The data fusion framework, potentially employing machine learning classifiers trained on multi-dimensional datasets, will be key to developing failsafe plating detection algorithms.
2. From Qualitative Detection to Quantitative Estimation: Most current methods answer the binary question: “Has plating started?” The next critical challenge is to answer: “How much lithium has plated, and at what rate?” Quantitative estimation is essential for predicting the remaining useful life and assessing the severity of a safety risk. Advanced EIS analysis, particularly physics-based modeling coupled with DRT or complex nonlinear least squares (CNLS) fitting of time-resolved spectra, may enable the deconvolution of the current contribution from the parallel plating reaction. Establishing correlations between specific impedance features (e.g., the magnitude of the \( R_{SEI} \) increase in DRT, or the shift in a low-frequency diffusion-related parameter) and the quantity of plated lithium measured via post-mortem analysis (e.g., titration) is a vital research direction. The ultimate goal is to develop models that can not only detect but also quantify the extent of lithium plating in a lithium-ion battery in real-time, enabling truly predictive health and safety management.
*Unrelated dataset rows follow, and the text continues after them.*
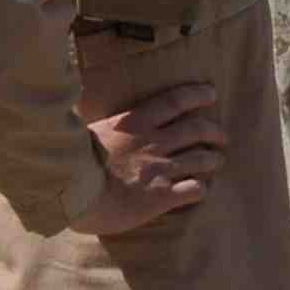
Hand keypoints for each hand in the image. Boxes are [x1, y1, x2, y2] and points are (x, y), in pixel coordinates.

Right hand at [68, 82, 226, 234]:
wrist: (69, 194)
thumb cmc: (71, 162)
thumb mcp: (89, 132)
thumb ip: (107, 126)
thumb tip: (100, 118)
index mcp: (135, 123)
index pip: (176, 101)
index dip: (198, 95)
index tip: (211, 94)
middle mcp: (154, 142)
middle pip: (199, 128)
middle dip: (216, 131)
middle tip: (221, 137)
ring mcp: (161, 168)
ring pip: (204, 158)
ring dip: (215, 159)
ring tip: (216, 162)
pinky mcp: (162, 195)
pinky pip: (196, 190)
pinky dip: (203, 189)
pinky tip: (200, 190)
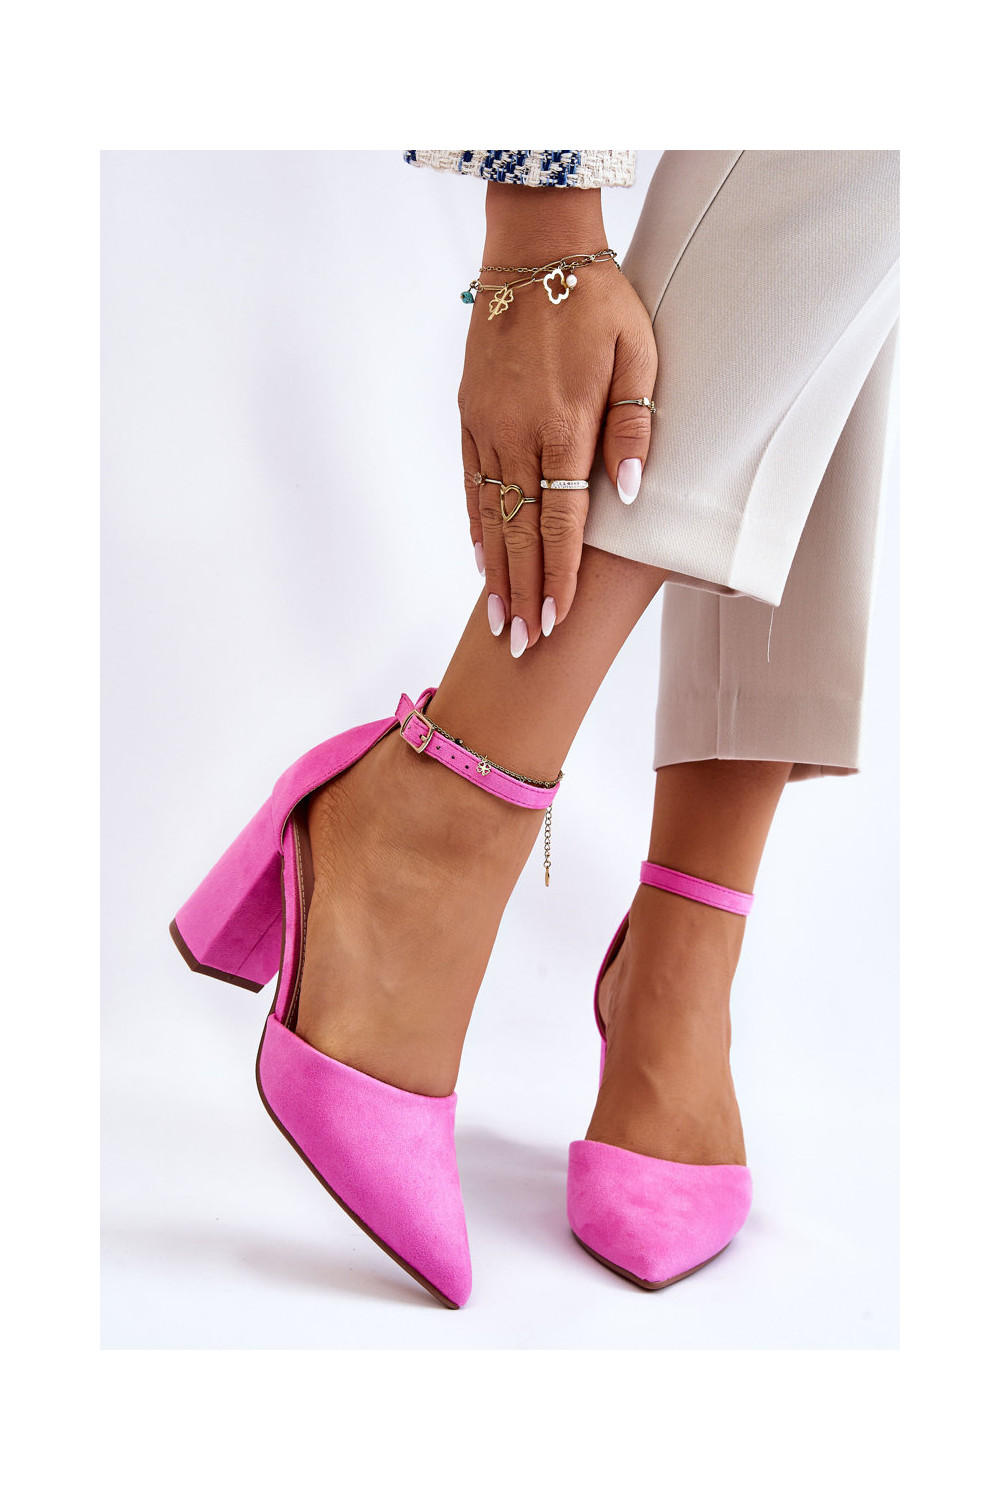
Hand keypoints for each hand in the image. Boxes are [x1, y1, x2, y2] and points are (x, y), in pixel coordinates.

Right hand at [459, 183, 656, 655]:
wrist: (535, 249)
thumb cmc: (598, 300)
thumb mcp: (639, 353)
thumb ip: (634, 426)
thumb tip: (631, 491)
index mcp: (565, 425)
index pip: (563, 521)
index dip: (561, 576)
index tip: (558, 621)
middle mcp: (519, 434)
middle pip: (521, 530)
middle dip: (525, 593)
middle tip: (523, 646)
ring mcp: (487, 425)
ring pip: (490, 514)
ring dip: (495, 571)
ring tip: (498, 619)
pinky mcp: (470, 413)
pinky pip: (471, 480)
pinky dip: (476, 524)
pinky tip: (479, 558)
In conclusion, EIS-based methodologies have matured from a laboratory analysis tool into a cornerstone for advanced in-operando diagnosis of lithium plating in lithium-ion batteries. While static EIS remains valuable for post-analysis, the future of operational battery management lies with dynamic techniques like DEIS and the hardware-efficient current interruption method. Overcoming the challenges of integration, cost, and data interpretation will pave the way for their widespread adoption. By progressing towards multi-signal fusion and quantitative estimation, these techniques will be instrumental in unlocking the full potential of fast-charging lithium-ion battery technologies while guaranteeing their safety and longevity, thereby accelerating the global transition to sustainable electrification.